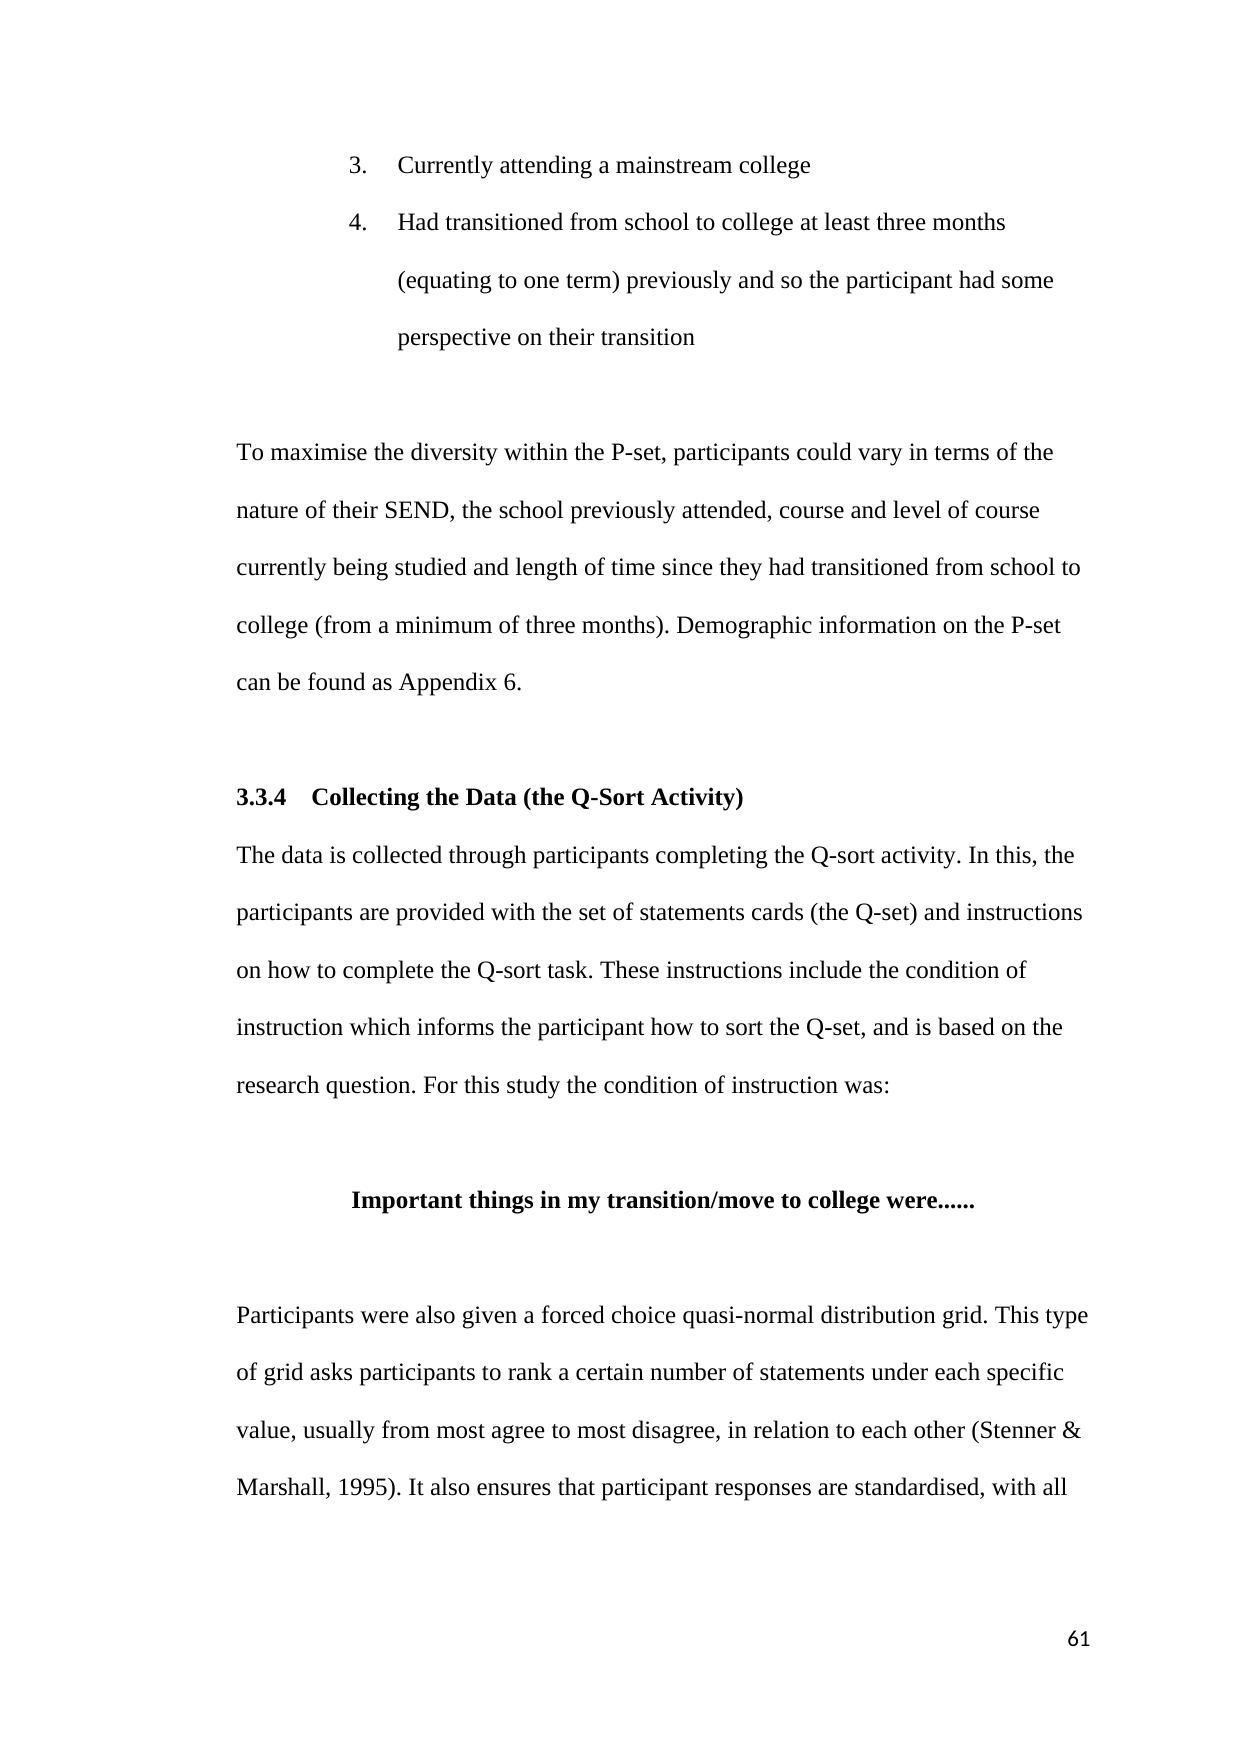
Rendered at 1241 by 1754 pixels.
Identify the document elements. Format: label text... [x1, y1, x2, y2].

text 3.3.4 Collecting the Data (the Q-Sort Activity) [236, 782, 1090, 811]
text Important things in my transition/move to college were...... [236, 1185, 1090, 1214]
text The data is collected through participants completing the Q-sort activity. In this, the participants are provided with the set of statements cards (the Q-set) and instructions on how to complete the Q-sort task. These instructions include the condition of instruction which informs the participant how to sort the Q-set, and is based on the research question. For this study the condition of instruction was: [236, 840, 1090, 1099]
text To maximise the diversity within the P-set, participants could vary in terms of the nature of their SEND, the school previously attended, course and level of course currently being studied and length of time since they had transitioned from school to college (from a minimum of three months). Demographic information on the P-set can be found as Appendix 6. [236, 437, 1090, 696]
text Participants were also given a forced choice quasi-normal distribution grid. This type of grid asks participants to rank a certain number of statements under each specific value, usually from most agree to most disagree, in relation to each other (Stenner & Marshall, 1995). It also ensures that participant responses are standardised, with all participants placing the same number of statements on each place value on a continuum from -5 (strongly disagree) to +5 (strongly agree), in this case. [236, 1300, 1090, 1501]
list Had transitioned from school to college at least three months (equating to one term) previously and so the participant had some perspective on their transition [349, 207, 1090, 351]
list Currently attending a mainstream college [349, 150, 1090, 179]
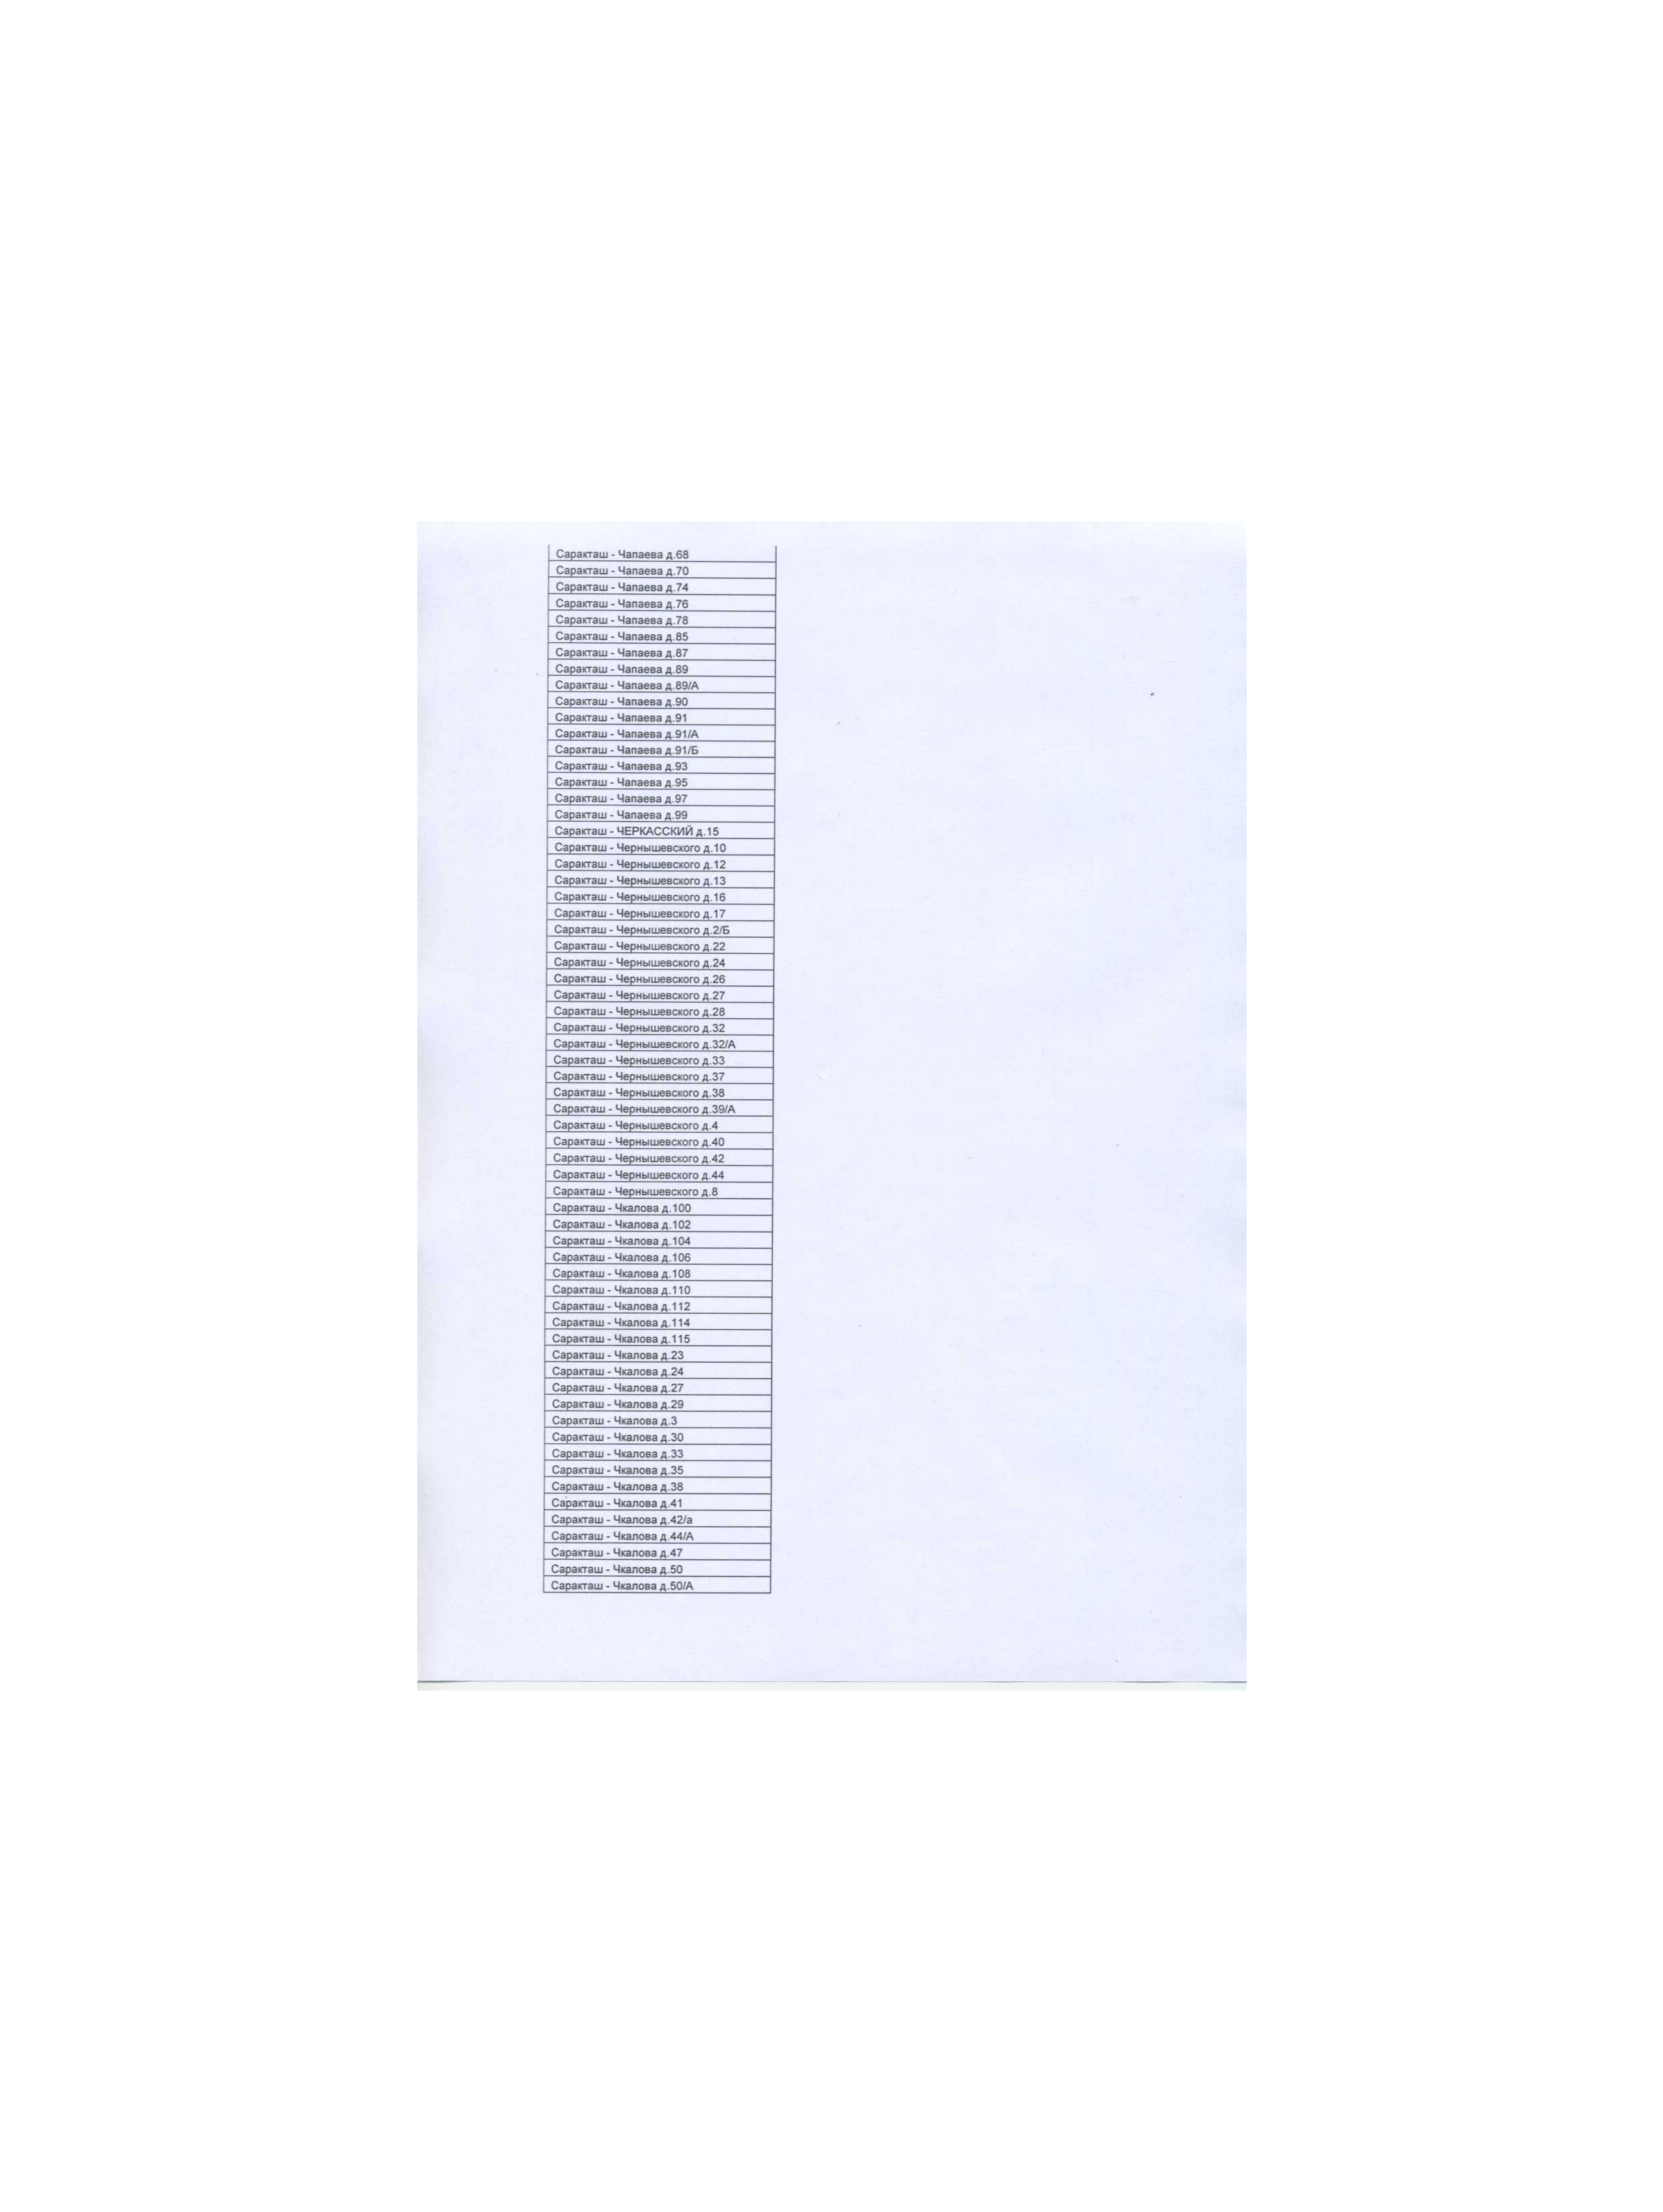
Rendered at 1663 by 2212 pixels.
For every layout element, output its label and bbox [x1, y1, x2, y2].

## To do
Wherever the listing shows a picture, omit it and output the rest exactly as given.

## The answer
Rendered at 1241 by 1754 pixels.
Identify the document elements. Format: label text... [x1, y1, x2, y2].

text 3.3.4 Collecting the Data (the Q-Sort Activity) [236, 782, 1090, 811]
text Important things in my transition/move to college were...... [236, 1185, 1090, 1214]
text The data is collected through participants completing the Q-sort activity. In this, the participants are provided with the set of statements cards (the Q-set) and instructions on how to complete the Q-sort task. These instructions include the condition of instruction which informs the participant how to sort the Q-set, and is based on the research question. For this study the condition of instruction was: [236, 840, 1090, 1099]
text To maximise the diversity within the P-set, participants could vary in terms of the nature of their SEND, the school previously attended, course and level of course currently being studied and length of time since they had transitioned from school to college (from a minimum of three months). Demographic information on the P-set can be found as Appendix 6. [236, 437, 1090, 696]
text Participants were also given a forced choice quasi-normal distribution grid. This type of grid asks participants to rank a certain number of statements under each specific value, usually from most agree to most disagree, in relation to each other (Stenner & Marshall, 1995). It also ensures that participant responses are standardised, with all participants placing the same number of statements on each place value on a continuum from -5 (strongly disagree) to +5 (strongly agree), in this case. [236, 1300, 1090, 1501]
list Had transitioned from school to college at least three months (equating to one term) previously and so the participant had some perspective on their transition [349, 207, 1090, 351]
list Currently attending a mainstream college [349, 150, 1090, 179]
Rendered at 1663 by 2212 pixels.
For every layout element, output its label and bbox [x1, y1, x2, y2].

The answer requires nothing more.